Evet; torpil, toplumsal barışı bozar. Torpil bulmak için birbirleri ile yarışan insanlar, birbirlerini sadece bir rakip olarak görmekten ziyade bir düşman olarak görmeye başlarlar. Haksız rekabetin insanları duygusuzlaştırması ve acımasızlaştırması neticesinde; memur olmak isteyen insanlar arasında amansız bir mücadele görülür. Çünkü herkes çok iyi bilmektedir ki; Hak eden değil, torpili kuvvetli olan kazanacaktır. İnsanlar birbirlerine kötü gözle bakarak ve suizanla hareket ederek mutsuz ve huzursuz olmaktadırlar. Biri, diğerini nasıl ezdiği ile övünürken; ezilen çalışan hakkının nasıl gasp edildiğini düşünüp öfkelenmektedir.
Torpil, çalışma barışını bozar. Memurların görevde yükseltilmesi, torpil esasına göre yapıldığında; tercih edilenle, uygun görülmeyen çalışan arasında büyük bir hoşnutsuzluğun doğması kaçınılmazdır. Görevde yükselmenin liyakat ve hakkaniyete dayanmadığını bilen bir çalışan, görevde yükselerek başlarına amir olarak gelen yöneticilerine hiçbir zaman için saygı duymayacak ve onları benimsemeyecektir. Çalışanların hakkını yiyerek, çalıştığı kuruma amir olarak gelen bir yöneticinin, emri altındaki memurlar tarafından sevilmesini beklemek, tabii ki mümkün değil. Çalışanların birbirine düşman edilmesi neticesinde; şirketin huzur içinde çalışılan bir yer olmaktan çıkarılıp, insanların birbirine düşürüldüğü bir cadı kazanı haline getirilmesi, ülkenin geleceği için çok vahimdir.

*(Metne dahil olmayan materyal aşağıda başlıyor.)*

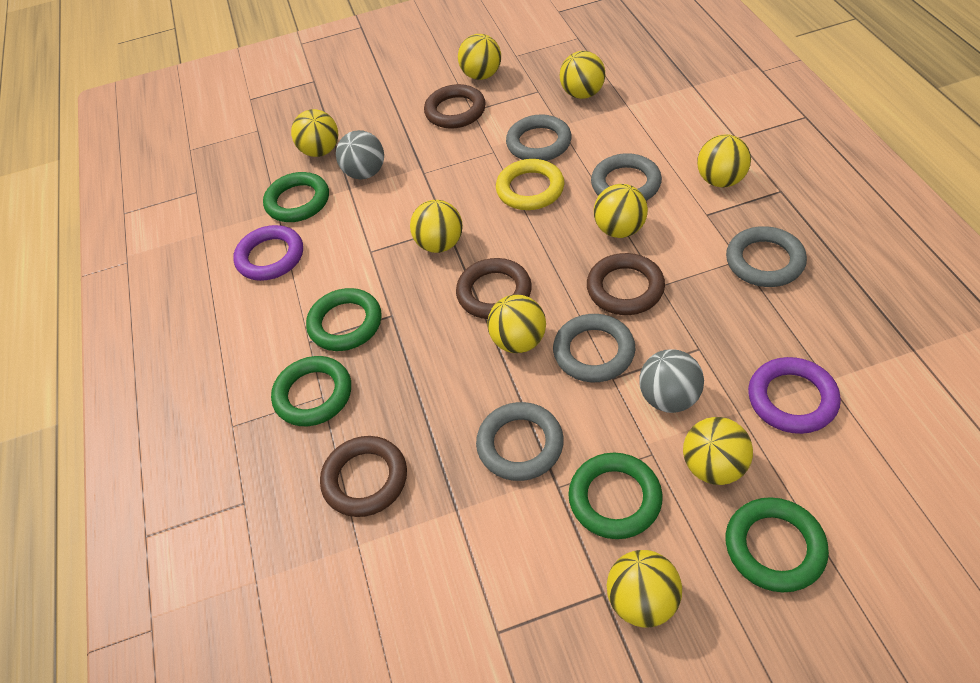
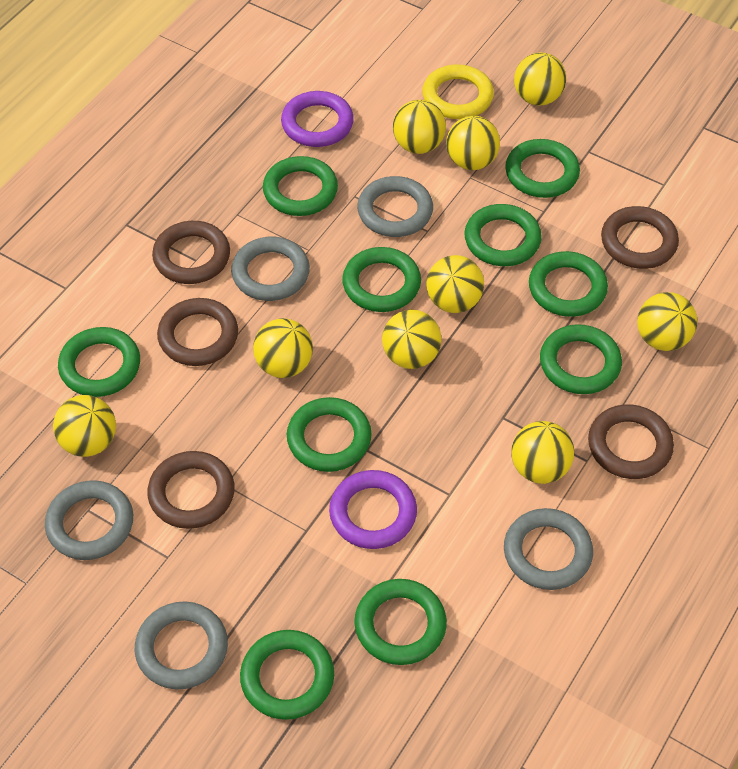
brown ring: [320,436,407,517] [424,84,486,129] [456,258,532,319] [587,253,665,315] = 4 -> [147,451,235,529] [152,221,230,284] [157,298,238,366] [588,404,674,479] [601,206,679,269] = 5
green ring: [263,172,329,222] [271,356,351,426] [306,288,382,351] [568,453,663,539] [726,497,829,592] = 5 -> [58,327,140,397] [240,630,334,720] [263,156,338,216] [287,397,372,472] [342,247,421,312] [354,579,447,665] [464,204,542,266] [505,139,580,198] [529,251,608,317] [540,324,622,394] = 10
grey ball: [336,130,384,179] [639,349,704,413] = 2 -> none = 0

Airporthaber’ deki yorumlara bakarsanız, yukarıdaki sözlerin ne denli doğru olduğunu anlamak iyice kolaylaşacaktır. Bazı insanlar diğerlerine acımasızca saldırıyor. Her grup diğerine sanki düşman. Şirkette çalışma barışı tümü ile bozulmuş. Tabii ki Türk Hava Yollarını ülkemizin durumundan soyutlamak mümkün değil. Toplumsal barış konusunda ise kararı herkesin takdirine bırakıyorum.
Bu konu bir önce işlenen konu ile ilintili mi? Onu da siz takdir edin. Bana göre ilintili. Adam kayırma ve ayırma konusunda yüksek lisans ve doktora yapmış olan yöneticilerin her uygunsuz davranış ve uygulamalarının başka bir başlık altında yorumlanması maalesef mümkün olmuyor.